> _INSTRUCTIONS TO FOLLOW_: All lines from the top of the records below through the line holding "29: (247, 314, 2.54)", and only those, should be printed exactly, minus the pictures.

Collected data
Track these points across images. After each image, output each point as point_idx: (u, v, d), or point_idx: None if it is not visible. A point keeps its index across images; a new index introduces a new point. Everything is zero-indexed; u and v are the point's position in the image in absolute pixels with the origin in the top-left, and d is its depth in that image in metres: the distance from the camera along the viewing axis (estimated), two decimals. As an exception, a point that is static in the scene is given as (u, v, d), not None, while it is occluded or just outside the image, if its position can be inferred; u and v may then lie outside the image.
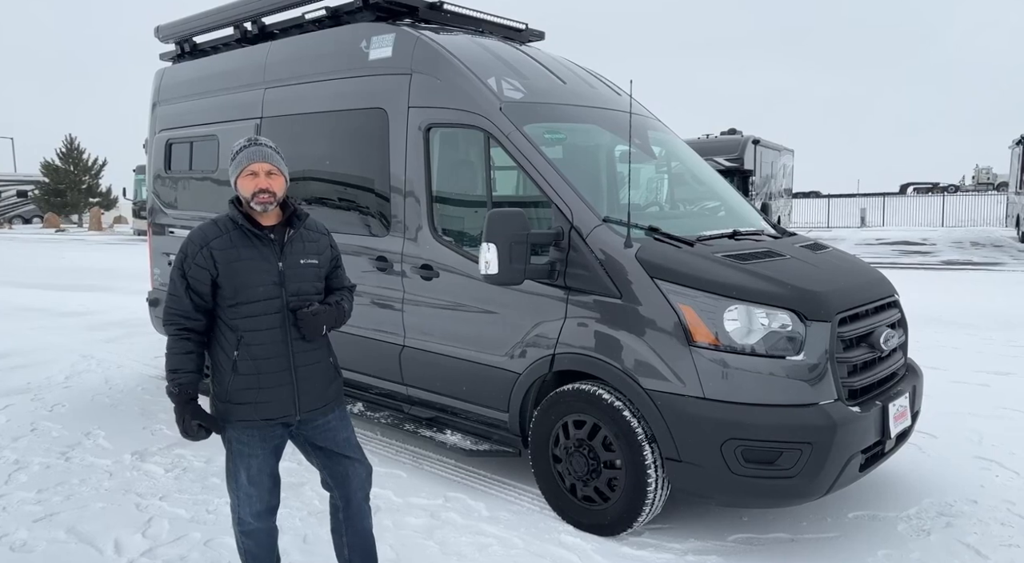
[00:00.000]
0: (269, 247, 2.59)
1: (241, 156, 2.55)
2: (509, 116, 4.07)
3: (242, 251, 2.54)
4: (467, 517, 3.93)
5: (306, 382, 2.63)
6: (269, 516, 2.73)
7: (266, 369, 2.56)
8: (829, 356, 3.34)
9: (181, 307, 2.56)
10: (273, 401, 2.58)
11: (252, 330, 2.54)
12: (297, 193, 5.33)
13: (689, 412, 3.33)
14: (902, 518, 3.83)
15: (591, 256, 3.66)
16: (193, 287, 2.54)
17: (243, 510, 2.69)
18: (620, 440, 3.54)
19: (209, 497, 4.22)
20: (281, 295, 2.58)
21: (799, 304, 3.35)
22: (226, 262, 2.52)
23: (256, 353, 2.55)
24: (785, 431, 3.23)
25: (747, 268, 3.50)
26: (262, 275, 2.55)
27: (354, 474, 2.79)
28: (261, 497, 2.66)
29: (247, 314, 2.54)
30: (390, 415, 4.77)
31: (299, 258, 2.62)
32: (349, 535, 2.85)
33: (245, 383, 2.56)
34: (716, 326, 3.33)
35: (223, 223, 2.60)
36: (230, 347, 2.56)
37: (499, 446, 4.15)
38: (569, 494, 3.79)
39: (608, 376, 3.58)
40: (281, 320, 2.57)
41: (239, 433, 2.61)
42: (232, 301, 2.54)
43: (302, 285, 2.63)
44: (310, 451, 2.80)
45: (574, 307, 3.74)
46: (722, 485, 3.32)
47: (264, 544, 2.77)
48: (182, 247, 2.58)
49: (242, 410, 2.57)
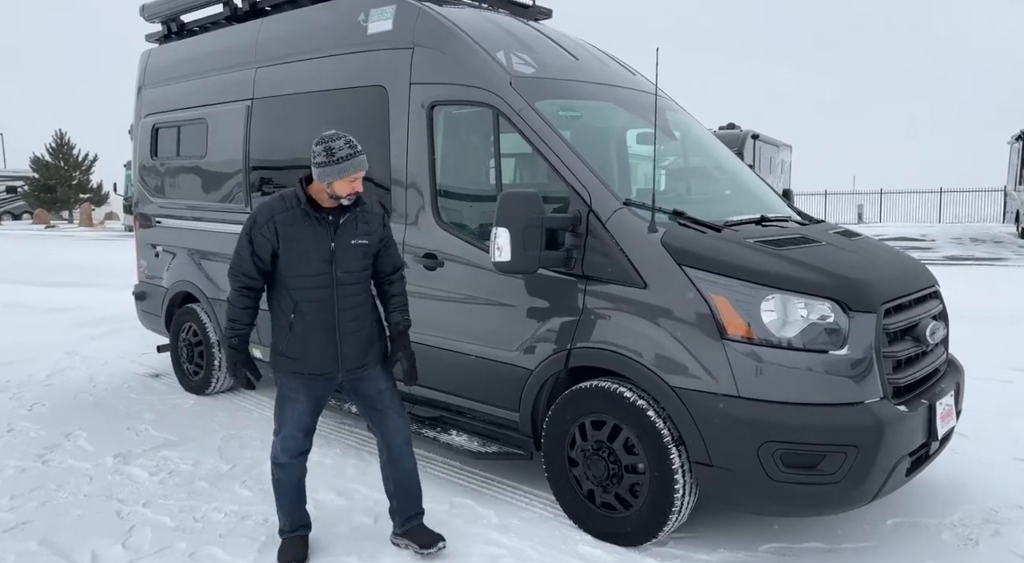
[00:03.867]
0: (325, 228, 2.96)
1: (347, 165, 2.86)
2: (520, 92, 3.76)
3: (301, 229, 2.93)
4: (475, 525, 3.64)
5: (348, 346, 3.04)
6: (301, 457, 3.19)
7: (315, 333, 2.99)
8: (875, 350, 3.05)
9: (245, 268, 2.98)
10: (318, 359, 3.02)
11: (305, 300, 2.97)
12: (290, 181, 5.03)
13: (722, 412, 3.04)
14: (945, 526, 3.55)
15: (611, 242, 3.37)
16: (257, 253, 2.95)
17: (280, 446, 3.16)
18: (644, 442, 3.24)
19: (196, 503, 3.92)
20: (331, 271, 2.97)
21: (842, 294, 3.06)
22: (286, 237, 2.92)
23: (308, 319, 2.98)
24: (828, 433, 2.94)
25: (784, 255, 3.21)
26: (315, 253, 2.94)
27: (390, 421, 3.21)
28: (296, 437, 3.13)
29: (301, 285, 2.96)
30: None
31: (350, 239, 2.99)
32: (393, 474, 3.27)
33: (297, 342, 3.01)
34: (752, 318, 3.04)
35: (290, 199, 2.96)
36: (288, 310, 3.00)
37: (508, 448, 3.86)
38: (587, 500, 3.50)
39: (630, 373, 3.29)
40: (330, 293, 2.98)
41: (288, 379, 3.09)
42: (289, 272, 2.96)
43: (351, 263, 3.02)
44: (354, 399, 3.26)
45: (592, 298, 3.44)
46: (758, 492, 3.03)
47: (293, 478, 3.23)
48: (253, 214, 2.99)
49: (293, 363, 3.04)
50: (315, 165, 2.89)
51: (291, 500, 3.27)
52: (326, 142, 2.88)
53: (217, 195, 5.60)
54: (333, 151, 2.85)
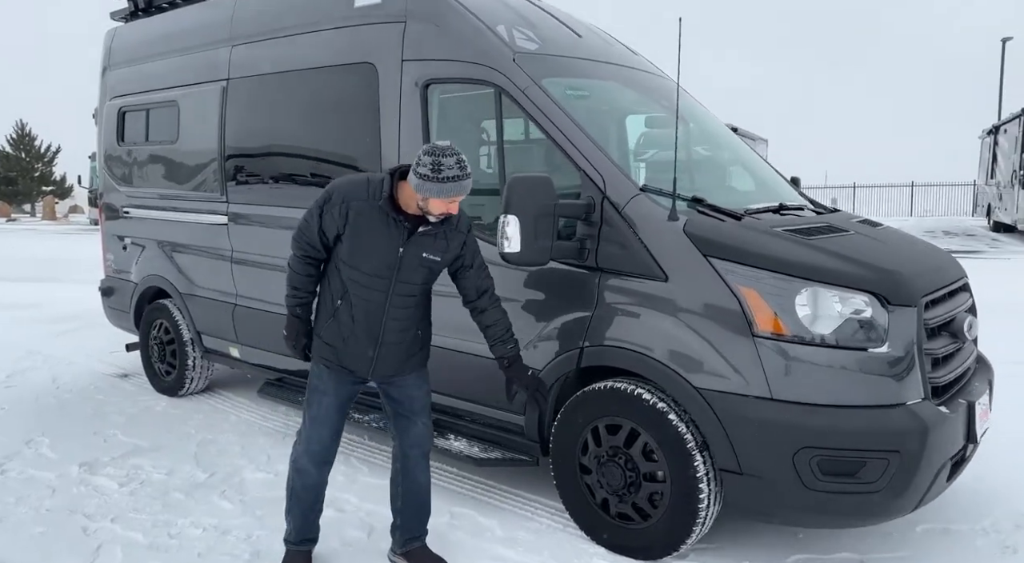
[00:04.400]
0: (399, 231, 2.71)
1: (452, 187, 2.59)
2: (525, 69, 3.47)
3: (373, 224, 2.70)
4: (478, 538, 3.36)
5: (385, 356, 2.84)
6: (323, 467, 2.97)
7: (357, 331, 2.79)
8: (916, 347, 2.82)
9: (310, 237, 2.79)
10: (353, 358, 2.83)
11: (358, 295, 2.77)
12: (269, 169, 4.69)
13: (754, 416, 2.79)
14: (978, 532, 3.35)
15: (628, 231, 3.10)
16: (323, 227, 2.75)
17: (302, 448, 2.94)
18: (664, 448, 2.99)
19: (171, 517, 3.59)
20: (391, 277, 2.74)
21: (881, 286, 2.83)
22: (355, 226, 2.70)
23: (355, 314, 2.78)
24: (869, 438, 2.71)
25: (817, 245, 2.97)
26: (380, 255, 2.72)
27: (413, 430, 3.00)
28: (321, 440, 2.91)
29: (355, 279, 2.76)
30: (380, 418, 4.17)
31: (422, 251, 2.75)
32: (404, 485, 3.04)
33: (337, 330, 2.81)
34: (785, 313, 2.79)
35: (374, 189, 2.71)
36: (337, 293, 2.80)
37: (513, 454, 3.58)
38: (600, 510, 3.23)
39: (650, 372, 3.03)
40: (382, 299, 2.76)
41: (319, 368, 2.89)
42: (348, 260, 2.75)
43: (414, 275, 2.78)
44: (383, 399, 3.03)
45: (608, 292, 3.17)
46: (792, 502, 2.80)
47: (311, 489, 2.99)
48: (331, 188, 2.77)
49: (328, 350, 2.85)
50: (417, 174, 2.59)
51: (303, 510, 3.04)
52: (436, 155, 2.58)
53: (190, 184, 5.23)
54: (441, 168, 2.56)
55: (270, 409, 5.23)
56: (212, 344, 5.28)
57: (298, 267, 2.85)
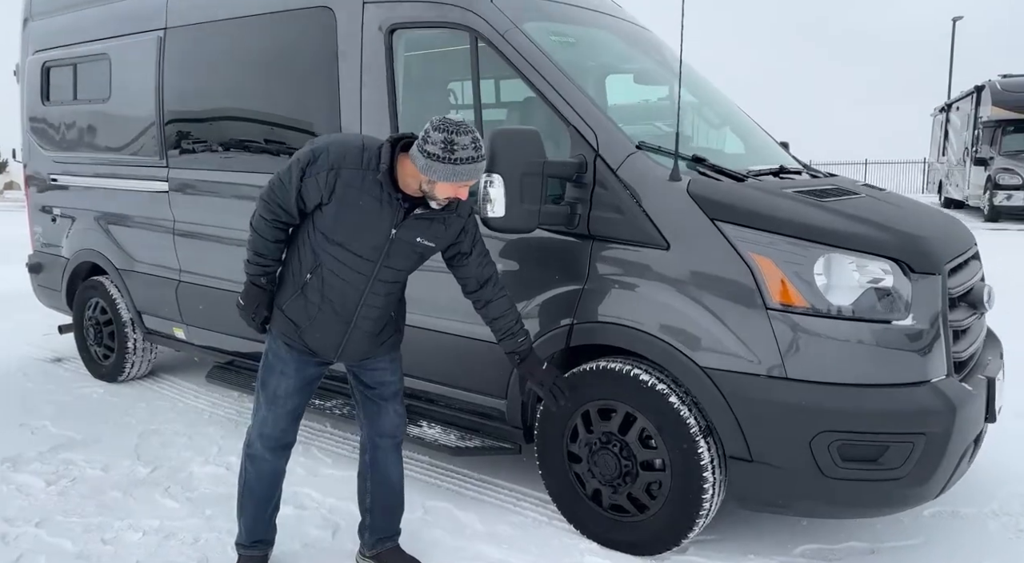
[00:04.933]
0: (392, 210, 2.35)
1: (465, 170, 2.22)
2: (504, 10, 3.09)
3: (365, 198, 2.32)
4: (457, 535, 3.04)
5: (357, 338, 2.53)
6: (280, 452, 2.65)
7: (327, 311, 2.47)
8: (941, 319, 2.57)
9: (284, 201, 2.39)
10: (319, 339, 2.51)
11: (332, 272, 2.42)
12: (213, 130, 4.22)
13: (767, 397, 2.51)
14: (987, 515, 3.16)
15: (625, 194, 2.77)
16: (303, 193, 2.36)
17: (256, 431, 2.62)
18: (665, 434, 2.70)
19: (106, 520, 3.17)
20: (376, 261, 2.40)
21: (905, 253, 2.56)
22: (343, 199, 2.32)
23: (326, 293, 2.44)
24: (893, 419, 2.46)
25: (833, 207, 2.68)
26: (368, 234, 2.37)
27: (384, 417, 2.69)
28: (276, 423, 2.58)
29: (336, 255, 2.40)
30: (344, 404, 3.80)
31: (416, 235, 2.41)
32: (373, 479, 2.74)
33: (304, 308, 2.48)
34: (803, 282, 2.51)
35: (370, 157, 2.33)
36: (307, 266, 2.45)
37: (493, 441, 3.25)
38: (591, 502, 2.94)
39: (649, 351, 2.72)
40: (363, 283, 2.43)
41: (278, 345, 2.56)
42: (328, 232, 2.38)
43: (403, 261, 2.46)
44: (352, 383, 2.72)
45: (601, 263, 2.85)
46: (809, 492, 2.54)
47: (266, 480, 2.66)
48: (318, 148, 2.35)
49: (290, 327, 2.51)
50: (424, 152, 2.20)
51: (257, 506, 2.68)
52: (448, 131, 2.19)
53: (125, 147, 4.71)
54: (454, 147, 2.18)
55: (221, 395, 4.80)
56: (154, 324, 4.80)
57: (265, 231, 2.44)
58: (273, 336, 2.58)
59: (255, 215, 2.45)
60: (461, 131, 2.19)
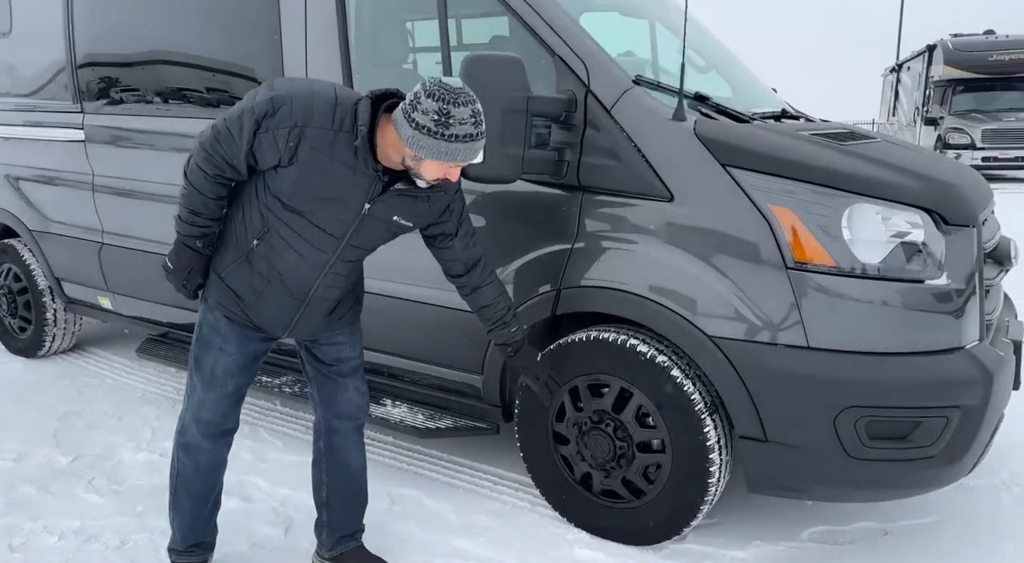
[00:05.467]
0: (368, 182, 1.95)
1: (461, 149, 1.82)
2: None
3: (335, 166, 1.92)
4: (428, 527, 2.69)
5: (311, 315, 2.17)
6: (220, 439, 2.26)
7: (276, 285, 2.08)
8: (978, 276, 2.29)
9: (232, 156, 1.95)
10: (265, 315, 2.13)
11: (286, 242, 2.02)
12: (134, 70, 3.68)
13: (786, 369, 2.20)
14: (998, 487, 2.96)
15: (621, 136, 2.38)
16: (255, 151, 1.93)
17: (190, 416, 2.23)
18: (665, 412, 2.38)
19: (16, 520, 2.75)
20: (343, 237, 2.02)
21: (939, 203, 2.25)
22: (306, 164, 1.91)
23: (276, 265, 2.06)
24: (927, 392, 2.18)
25: (857, 152, 2.35)
26: (336, 206, 1.98)
27: (342, 397, 2.33)
28: (216, 407, 2.20)
29: (292, 225, 2.00)
30: (295, 381, 3.38)
31: (392, 214, 2.03)
32: (331, 470, 2.38)
33: (248, 279, 2.09)
34: (829, 237, 2.18)
35: (343, 117, 1.90)
36: (254, 230, 2.04)
37: (468, 421, 2.90)
38: (580, 487, 2.62)
39: (648, 319, 2.38)
40: (324, 260, 2.05)
41: (216, 317, 2.15)
42: (286, 202, 1.97)
43: (373, 239, 2.08)
44: (304, 358, 2.36)
45: (593, 219, 2.47)
46: (831, 475, 2.25)
47: (204, 472, 2.27)
48: (279, 97, 1.88)
49: (231, 299, 2.12)
50: (413, 122, 1.78)
51: (193, 503, 2.30)
52: (444, 99, 1.76)
53: (31, 89, 4.12)
54: (450, 120, 1.76)
55: (156, 371, 4.31)
56: (76, 293, 4.26)
57: (204, 186, 2.00)
58: (209, 306, 2.16)
59: (191, 165, 1.99)
60: (460, 101, 1.77)
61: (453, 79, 1.81)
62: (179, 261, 2.09)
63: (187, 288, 2.14)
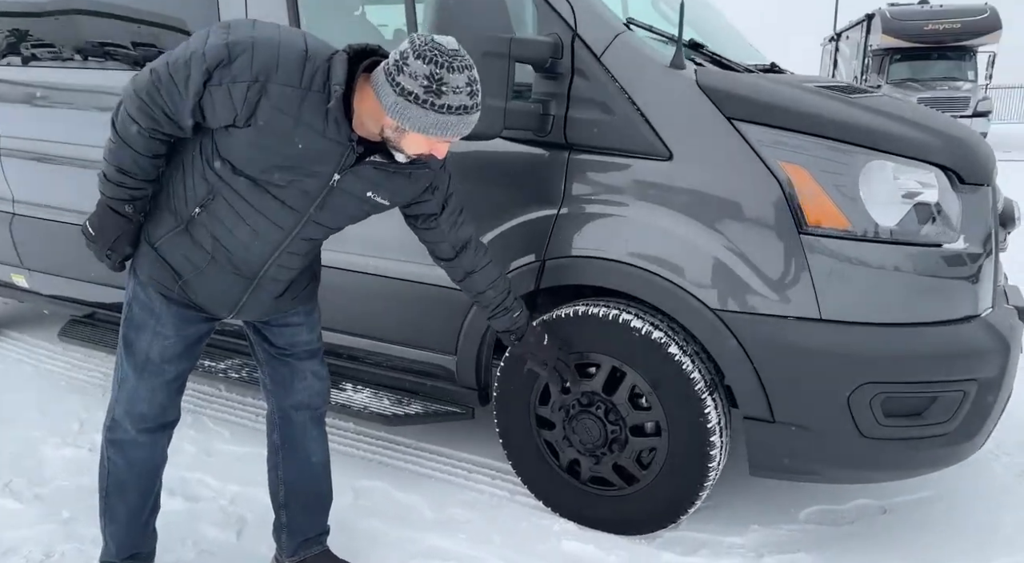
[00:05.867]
0: (340, 150, 1.65)
1: (454, 122, 1.53)
2: None
3: (302, 131, 1.60)
4: (399, 524, 2.44)
5: (262, 296, 1.89)
6: (158, 433, 1.96)
7: (222, 261, 1.79)
8: (994, 239, 2.14)
9: (174, 107, 1.60)
10: (207, 295, 1.84)
11: (236, 213, 1.72)
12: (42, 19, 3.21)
13: (797, 344, 2.02)
14: (989, 457, 2.86)
15: (613, 86, 2.12)
16: (207, 104, 1.58)
17: (121, 409, 1.91)
18: (662, 392, 2.17)
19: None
20: (305, 212, 1.73)
21: (955, 159, 2.08)
22: (267, 125, 1.59)
23: (222, 239, 1.76)
24: (946, 364, 2.03)
25: (867, 105, 2.14)
26: (301, 176, 1.67)
27: (299, 384, 2.05)
28: (152, 398, 1.90)
29: (244, 194, 1.69)
30: (243, 364, 3.06)
31: (367, 189, 1.74)
32: (289, 467, 2.11)
33: (188, 252, 1.78)
34: (846, 198, 1.98)
35: (313, 74, 1.58)
36: (196, 196, 1.73)
37: (440, 406, 2.64)
38: (566, 475, 2.40)
39: (644, 291, 2.16)
40: (281, 237, 1.76)
41: (150, 295, 1.84)
42: (237, 164, 1.66)
43: (339, 218, 1.80)
44: (253, 340, 2.08)
45: (581, 181, 2.22)
46: (842, 457, 2.09)
47: (138, 470, 1.96)
48: (237, 43, 1.54)
49: (167, 275, 1.81)
50: (395, 84, 1.49)
51: (128, 509, 2.00)
52: (436, 62, 1.48)
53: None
54: (442, 87, 1.48)
55: (82, 356, 3.89)
56: (-15, 271, 3.80)
57: (136, 142, 1.66)
58: (140, 282, 1.83)
59: (121, 114, 1.64)
60: (456, 65, 1.49)
61: (447, 38, 1.51)
62: (102, 227, 1.75)
63: (112, 259, 1.80)
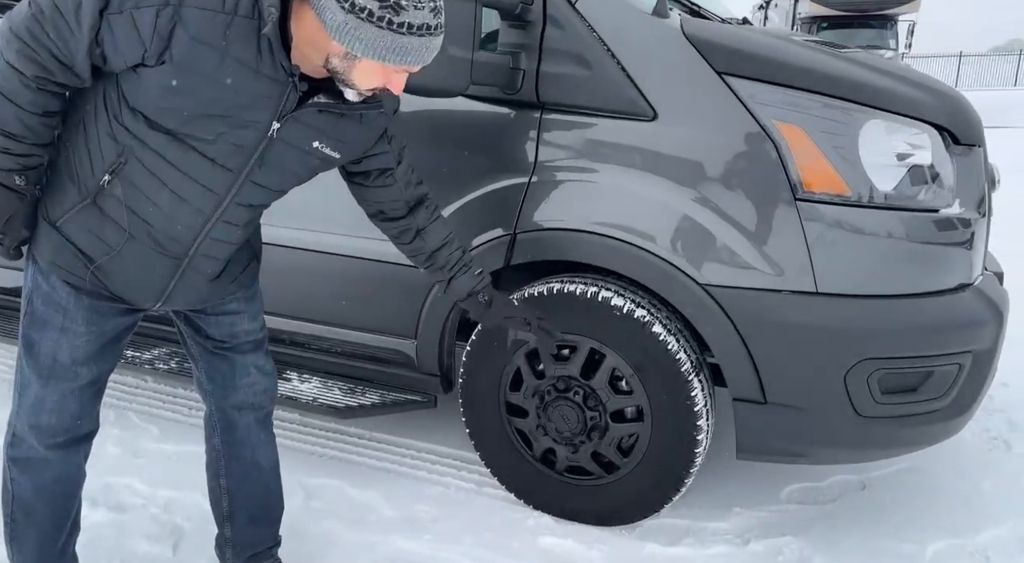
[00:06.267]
0: (277, 91, 1.34)
1: (410, 44, 1.26)
2: None
3: (229, 66, 1.30)
4: (358, 526, 2.22)
5: (192, 279, 1.57)
6: (71, 448, 1.63)
7: (141, 238, 1.47)
8: (988, 202, 2.05)
9: (65, 46, 1.28)
10: (127, 280, 1.52)
11: (155, 177, 1.41)
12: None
13: (791, 320, 1.87)
14: (960, 426, 2.86)
15: (591, 37, 1.90)
16: (103, 38, 1.27)
17: (23, 421, 1.58)
18: (644, 375, 2.01)
19: None
20: (241, 172, 1.42)
21: (951, 119, 1.96)
22: (187, 61, 1.28)
23: (140, 210, 1.44)
24: (943, 337, 1.92)
25: (860, 60, 1.99)
26: (232, 126, 1.36)
27: (241, 380, 1.77)
28: (63, 407, 1.57)
29: (163, 153, 1.38)
30: (172, 354, 2.74)
31: (313, 138, 1.44)
32: (231, 476, 1.86)
33: (98, 228, 1.45)
34: (845, 161, 1.83)
35: None
36: (102, 161, 1.40)
37: (398, 395, 2.41)
38: (541, 465, 2.23)
39: (625, 266, 1.97)
40: (213, 203, 1.45)
41: (54, 285, 1.50)
42: (152, 116, 1.34)
43: (283, 177, 1.49)
44: (184, 332, 1.77)
45: (553, 145, 2.00)
46: (836, 437, 1.97)
47: (48, 492, 1.65)
48: None
49: (75, 261, 1.48)
50: (346, 3, 1.23)
51: (41, 534, 1.70)
52: None
53: None
54: (402, 3, 1.23)
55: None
56: None
57: (21, 95, 1.33)
58: (41, 270, 1.51)
59: (7, 72, 1.30)
60: (420, 9, 1.25)
61: None
62: None
63: (4, 245, 1.48)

> _WRITTEN SOLUTION_:
Track these points across images. After each image, output each point as point_idx: (u, v, d), or point_idx: None if it is not visible. A point keeps its index across images; a new index introduces a new point. Everything is zero-indexed; u and v are the point's position in the image in absolute pixels with the origin in the top-left, and d is its depth in that image in metres: the distance from the camera along the viewing axis (estimated), two decimals. As an exception, a point that is static in the scene is given as (u, v, d), not None, while it is occluded or just outside the image, if its position can be inferred; u and v may then lie outside the image.
[00:00.000]
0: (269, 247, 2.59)
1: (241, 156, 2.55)
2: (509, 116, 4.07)
3: (242, 251, 2.54)
4: (467, 517, 3.93)
5: (306, 382, 2.63)
6: (269, 516, 2.73)
7: (266, 369, 2.56)
8: (829, 356, 3.34)
9: (181, 307, 2.56)
10: (273, 401, 2.58)
11: (252, 330, 2.54)
12: (297, 193, 5.33)
13: (689, 412, 3.33)
14: (902, 518, 3.83)
15: (591, 256, 3.66)
16: (193, 287, 2.54)
17: (243, 510, 2.69)
18: (620, 440, 3.54)
19: (209, 497, 4.22)
20: (281, 295, 2.58)
21: (799, 304, 3.35)
22: (226, 262, 2.52)
23: (256, 353, 2.55)
24: (785, 431, 3.23)
25: (747, 268, 3.50)
26: (262, 275, 2.55)
27: (354, 474, 2.79)
28: (261, 497, 2.66)
29: (247, 314, 2.54)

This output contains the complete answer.